I have a FreeBSD time server that will be hooked up to a GPS at some point and my router uses OPNSense, so FreeBSD as well. I haven't really used it much, but to a journeyman who will never write much if any code, they each have their own use case. I have a Mac Mini and a MacBook Air (really my wife's), so I technically use it there.
Linux dominates and will dominate the desktop space between the two for a good long while (newer packages, more support, etc...). It also currently wins out with regard to gaming between the two. There is nothing wrong with Docker/Podman/LXC, but I don't know enough about jails to really comment on which is better. Support is massive for docker though, virtually everything self hosted has a docker image.

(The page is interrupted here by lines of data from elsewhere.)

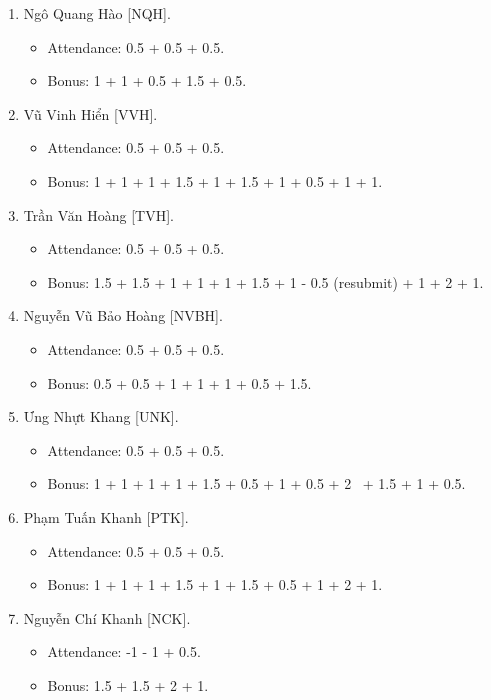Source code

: \documentclass{article}
\begin{document}
\begin{enumerate}
\begin{itemize}
    \end{itemize}
    \item {\sc Ngô Quang Hào [NQH].}
    \begin{itemize}
        \item Attendance: 0.5 + 0.5 + 0.5.
        \item Bonus: 1 + 1 + 0.5 + 1.5 + 0.5.
    \end{itemize}
    \item {\sc Vũ Vinh Hiển [VVH].}
    \begin{itemize}
        \item Attendance: 0.5 + 0.5 + 0.5.
        \item Bonus: 1 + 1 + 1 + 1.5 + 1 + 1.5 + 1 + 0.5 + 1 + 1.
    \end{itemize}
    \item {\sc Trần Văn Hoàng [TVH].}
    \begin{itemize}
        \item Attendance: 0.5 + 0.5 + 0.5.
        \item Bonus: 1.5 + 1.5 + 1 + 1 + 1 + 1.5 + 1 - 0.5 (resubmit) + 1 + 2 + 1.
    \end{itemize}
    \item {\sc Nguyễn Vũ Bảo Hoàng [NVBH].}
    \begin{itemize}
        \item Attendance: 0.5 + 0.5 + 0.5.
        \item Bonus: 0.5 + 0.5 + 1 + 1 + 1 + 0.5 + 1.5.
    \end{itemize}
    \item {\sc Ưng Nhựt Khang [UNK].}
    \begin{itemize}
        \item Attendance: 0.5 + 0.5 + 0.5.
        \item Bonus: 1 + 1 + 1 + 1 + 1.5 + 0.5 + 1 + 0.5 + 2  + 1.5 + 1 + 0.5.
    \end{itemize}
    \item {\sc Phạm Tuấn Khanh [PTK].}
    \begin{itemize}
        \item Attendance: 0.5 + 0.5 + 0.5.
        \item Bonus: 1 + 1 + 1 + 1.5 + 1 + 1.5 + 0.5 + 1 + 2 + 1.
    \end{itemize}
    \item {\sc Nguyễn Chí Khanh [NCK].}
    \begin{itemize}
        \item Attendance: -1 - 1 + 0.5.
        \item Bonus: 1.5 + 1.5 + 2 + 1.

\end{itemize}
\end{enumerate}
\end{document}
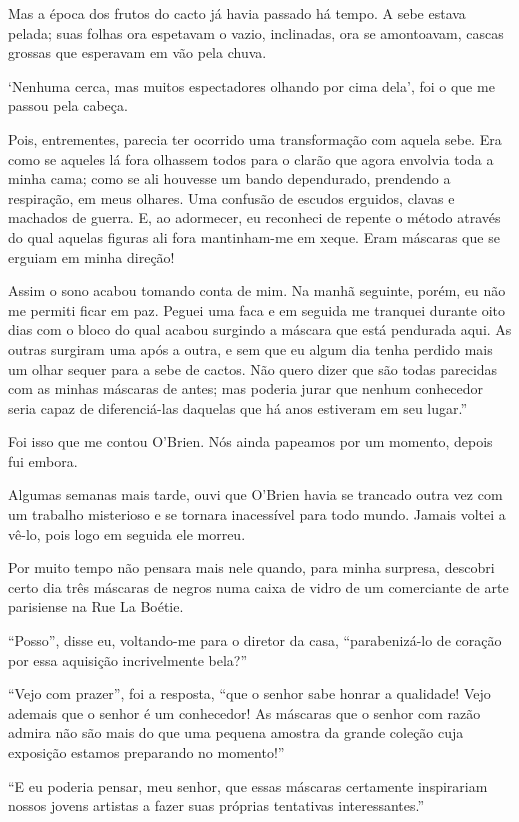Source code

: Mas a época dos frutos do cacto já havia passado há tempo. A sebe estava
pelada; suas folhas ora espetavam o vazio, inclinadas, ora se
amontoavam, cascas grossas que esperavam em vão pela chuva.

`Nenhuma cerca, mas muitos espectadores olhando por cima dela', foi o
que me passou pela cabeça.

Pois, entrementes, parecia ter ocorrido uma transformação com aquela
sebe. Era como se aqueles lá fora olhassem todos para o clarão que agora
envolvia toda a minha cama; como se ali houvesse um bando dependurado,
prendendo a respiração, em meus olhares. Uma confusão de escudos
erguidos, clavas e machados de guerra. E, ao adormecer, eu reconheci de
repente o método através do qual aquelas figuras ali fora mantinham-me
em xeque. Eram máscaras que se erguiam em minha direção!

Assim o sono acabou tomando conta de mim. Na manhã seguinte, porém, eu
não me permiti ficar em paz. Peguei uma faca e em seguida me tranquei
durante oito dias com o bloco do qual acabou surgindo a máscara que está
pendurada aqui. As outras surgiram uma após a outra, e sem que eu algum
dia tenha perdido mais um olhar sequer para a sebe de cactos. Não quero
dizer que são todas parecidas com as minhas máscaras de antes; mas
poderia jurar que nenhum conhecedor seria capaz de diferenciá-las
daquelas que há anos estiveram em seu lugar.''

Foi isso que me contou O'Brien. Nós ainda papeamos por um momento,
depois fui embora.

Algumas semanas mais tarde, ouvi que O'Brien havia se trancado outra vez
com um trabalho misterioso e se tornara inacessível para todo mundo.
Jamais voltei a vê-lo, pois logo em seguida ele morreu.

Por muito tempo não pensara mais nele quando, para minha surpresa,
descobri certo dia três máscaras de negros numa caixa de vidro de um
comerciante de arte parisiense na Rue La Boétie.

``Posso'', disse eu, voltando-me para o diretor da casa, ``parabenizá-lo
de coração por essa aquisição incrivelmente bela?''

``Vejo com prazer'', foi a resposta, ``que o senhor sabe honrar a
qualidade! Vejo ademais que o senhor é um conhecedor! As máscaras que o
senhor com razão admira não são mais do que uma pequena amostra da
grande coleção cuja exposição estamos preparando no momento!''

``E eu poderia pensar, meu senhor, que essas máscaras certamente
inspirariam nossos jovens artistas a fazer suas próprias tentativas
interessantes.''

So I think that Linux takes the application server space for the most part.
FreeBSD keeps better time as I understand it, so that is why I chose it for my time server. Network Devices often use FreeBSD and do so very well, although there is also OpenWRT and others that do routing well, but are children compared to OPNSense and pfSense for example. I am thinking about spinning up a matrix server and and/or an email server on a FreeBSD box just to see how well they do.
Controversial segment follows:
Although there is substantial overlap, each major OS works its own brand of magic pretty well due to the support that people give it. I use Windows for my gaming PC for example because Playnite and better game support. MacOS, which is based on BSD btw, still has the market cornered on the creative pursuits. Apple products in general have the most robust and well put together user experience and will for a very long time. Android has the market cornered on bombarding you with a thousand ads near constantly via phones, smart TVs, and digital signage if that is what you are looking for. Its big use is in its ability to be hacked and shaped by more tech savvy users.
Your point is well taken and I appreciate expanding my knowledge on this a bit, but I don't think that it is that cut and dry. Mach, the kernel from which both is not Unix. Mach is basis for XNU (X is not Unix, sound familiar). From the screenshots from Wikipedia, pretending that BSD is not embedded within MacOS is just trying to obfuscate things. The Mach virtual memory manager for instance is in FreeBSD, so it goes the other way around as well.